Entrapment does require a hefty amount of suspension of disbelief. We must believe that 29-year-old Zeta-Jones is an trusted and experienced investigator and that 68-year-old Sean Connery (playing a 60-year-old character) is an intrepid and agile thief. (In a concession to the character's age, Connery does huff and puff after physical exhertions.) We must also believe that there is a cross-generational romantic spark between MacDougal and Baker. The romantic subplot should have been the worst element of the film. It should have been atrocious. However, in their handling of the romance, director Jon Ameil and the writers do a lot of things right. First, they cast Sean Connery. If there's anybody who can play a romantic lead at 68, it's him. Connery looks like he hasn't aged a day in ten years, and he still retains every bit of the magnetism on screen that he had when he was young. Second, and more importantly, Connery and Zeta-Jones do not try to play the romance straight.
Most movies would have either ignored the age difference between Connery and Zeta-Jones or given it only a passing mention. One character might say, "Oh, ha, I'm too old for you," and the other might respond, "Nonsense!" Six Days and Seven Nights and innumerable other films contain a scene such as this. Instead, Entrapment weaves the age difference into the fabric of the movie. MacDougal is drawn to Baker in both a fatherly way and a sexual way, and he is clearly uncomfortable experiencing both emotions at the same time. He doesn't know what to do, so he keeps himself distant. Similarly, Zeta-Jones gives Gin Baker a strong Electra complex--although composed and collected with everyone else, Baker reacts to MacDougal girlishly and craves his approval. The result is that the romantic element is far more realistic than it had any right to be. We are supposed to be rooting for Baker and MacDougal to get together--and I must reluctantly admit that I did--but Entrapment at least acknowledges that there is something inherently twisted about their attraction for one another.

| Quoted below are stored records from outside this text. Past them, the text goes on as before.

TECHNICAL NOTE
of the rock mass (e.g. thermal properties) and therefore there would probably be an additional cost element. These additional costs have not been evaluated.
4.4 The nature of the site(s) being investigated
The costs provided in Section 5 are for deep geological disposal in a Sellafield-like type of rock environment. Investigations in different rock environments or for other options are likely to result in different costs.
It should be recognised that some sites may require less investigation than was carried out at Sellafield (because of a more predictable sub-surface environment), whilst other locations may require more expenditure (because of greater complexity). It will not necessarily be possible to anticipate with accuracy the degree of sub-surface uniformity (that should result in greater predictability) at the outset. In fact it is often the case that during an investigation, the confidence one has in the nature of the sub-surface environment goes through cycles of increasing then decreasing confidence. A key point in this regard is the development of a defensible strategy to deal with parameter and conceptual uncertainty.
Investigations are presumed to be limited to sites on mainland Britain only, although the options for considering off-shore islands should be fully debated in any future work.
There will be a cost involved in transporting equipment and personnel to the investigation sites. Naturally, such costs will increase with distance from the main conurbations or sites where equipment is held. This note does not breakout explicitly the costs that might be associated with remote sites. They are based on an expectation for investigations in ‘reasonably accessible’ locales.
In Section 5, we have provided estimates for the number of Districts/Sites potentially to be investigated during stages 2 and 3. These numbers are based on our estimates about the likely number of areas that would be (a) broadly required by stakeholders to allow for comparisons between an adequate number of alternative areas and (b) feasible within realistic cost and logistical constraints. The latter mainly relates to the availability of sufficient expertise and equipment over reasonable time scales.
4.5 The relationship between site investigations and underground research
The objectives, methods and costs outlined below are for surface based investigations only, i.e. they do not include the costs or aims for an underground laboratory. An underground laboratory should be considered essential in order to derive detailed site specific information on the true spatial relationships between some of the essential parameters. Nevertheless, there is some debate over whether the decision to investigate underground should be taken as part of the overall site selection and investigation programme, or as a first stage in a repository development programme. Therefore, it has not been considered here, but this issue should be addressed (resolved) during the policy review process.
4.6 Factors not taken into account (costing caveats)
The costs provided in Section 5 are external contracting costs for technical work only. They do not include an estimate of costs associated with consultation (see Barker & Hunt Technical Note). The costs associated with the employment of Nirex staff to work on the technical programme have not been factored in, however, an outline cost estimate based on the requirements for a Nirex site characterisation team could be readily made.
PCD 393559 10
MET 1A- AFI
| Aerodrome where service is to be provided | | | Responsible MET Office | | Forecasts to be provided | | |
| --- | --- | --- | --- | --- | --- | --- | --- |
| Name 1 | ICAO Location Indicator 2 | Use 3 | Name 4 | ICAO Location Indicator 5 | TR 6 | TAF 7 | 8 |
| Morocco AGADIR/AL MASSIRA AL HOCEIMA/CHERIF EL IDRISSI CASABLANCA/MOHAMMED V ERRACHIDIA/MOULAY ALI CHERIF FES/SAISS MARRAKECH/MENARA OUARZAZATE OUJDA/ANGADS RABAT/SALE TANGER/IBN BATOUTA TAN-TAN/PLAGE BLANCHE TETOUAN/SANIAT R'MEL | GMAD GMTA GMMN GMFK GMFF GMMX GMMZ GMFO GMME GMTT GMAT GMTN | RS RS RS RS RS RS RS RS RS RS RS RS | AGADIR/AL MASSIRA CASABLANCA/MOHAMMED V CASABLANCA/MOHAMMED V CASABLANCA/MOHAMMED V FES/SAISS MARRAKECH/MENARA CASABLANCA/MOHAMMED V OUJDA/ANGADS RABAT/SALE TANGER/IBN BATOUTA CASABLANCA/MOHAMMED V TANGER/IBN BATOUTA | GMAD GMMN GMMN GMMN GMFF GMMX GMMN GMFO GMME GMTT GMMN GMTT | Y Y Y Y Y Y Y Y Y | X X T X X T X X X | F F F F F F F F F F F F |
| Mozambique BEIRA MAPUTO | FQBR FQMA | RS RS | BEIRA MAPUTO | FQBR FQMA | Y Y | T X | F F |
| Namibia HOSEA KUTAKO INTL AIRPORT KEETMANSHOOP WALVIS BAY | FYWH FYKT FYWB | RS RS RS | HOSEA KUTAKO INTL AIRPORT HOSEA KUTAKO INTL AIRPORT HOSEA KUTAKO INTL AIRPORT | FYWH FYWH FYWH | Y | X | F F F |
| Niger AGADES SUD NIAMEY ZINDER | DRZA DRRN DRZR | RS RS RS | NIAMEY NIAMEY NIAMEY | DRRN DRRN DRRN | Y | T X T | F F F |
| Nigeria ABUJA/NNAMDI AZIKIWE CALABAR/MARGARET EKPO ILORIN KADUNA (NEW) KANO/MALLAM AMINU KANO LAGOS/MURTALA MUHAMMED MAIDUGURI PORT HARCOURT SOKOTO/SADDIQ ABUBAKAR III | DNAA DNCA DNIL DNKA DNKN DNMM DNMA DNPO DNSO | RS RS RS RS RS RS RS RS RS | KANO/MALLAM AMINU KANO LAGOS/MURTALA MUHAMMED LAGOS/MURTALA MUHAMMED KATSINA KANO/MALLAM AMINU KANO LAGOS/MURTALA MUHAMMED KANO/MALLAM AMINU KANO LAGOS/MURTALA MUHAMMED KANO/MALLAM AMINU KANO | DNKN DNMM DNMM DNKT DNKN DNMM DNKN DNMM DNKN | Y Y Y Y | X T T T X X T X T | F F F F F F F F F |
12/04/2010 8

I try not to let an actor's physical appearance enter into my analysis of a movie, but sometimes her appeal is so irresistible that it can affect one's perception of the film as a whole--Michelle Pfeiffer in Batman Returns is the quintessential example. Zeta-Jones is simply stunning, and director Jon Ameil takes full advantage, showing us extended footage of Zeta-Jones in a leotard doing contortions around laser beams on not one, but two, occasions. Later, in a subway station, Ameil indulges in several slow, loving pans across Zeta-Jones' face. Frankly, I would have been perfectly happy watching two hours of just that.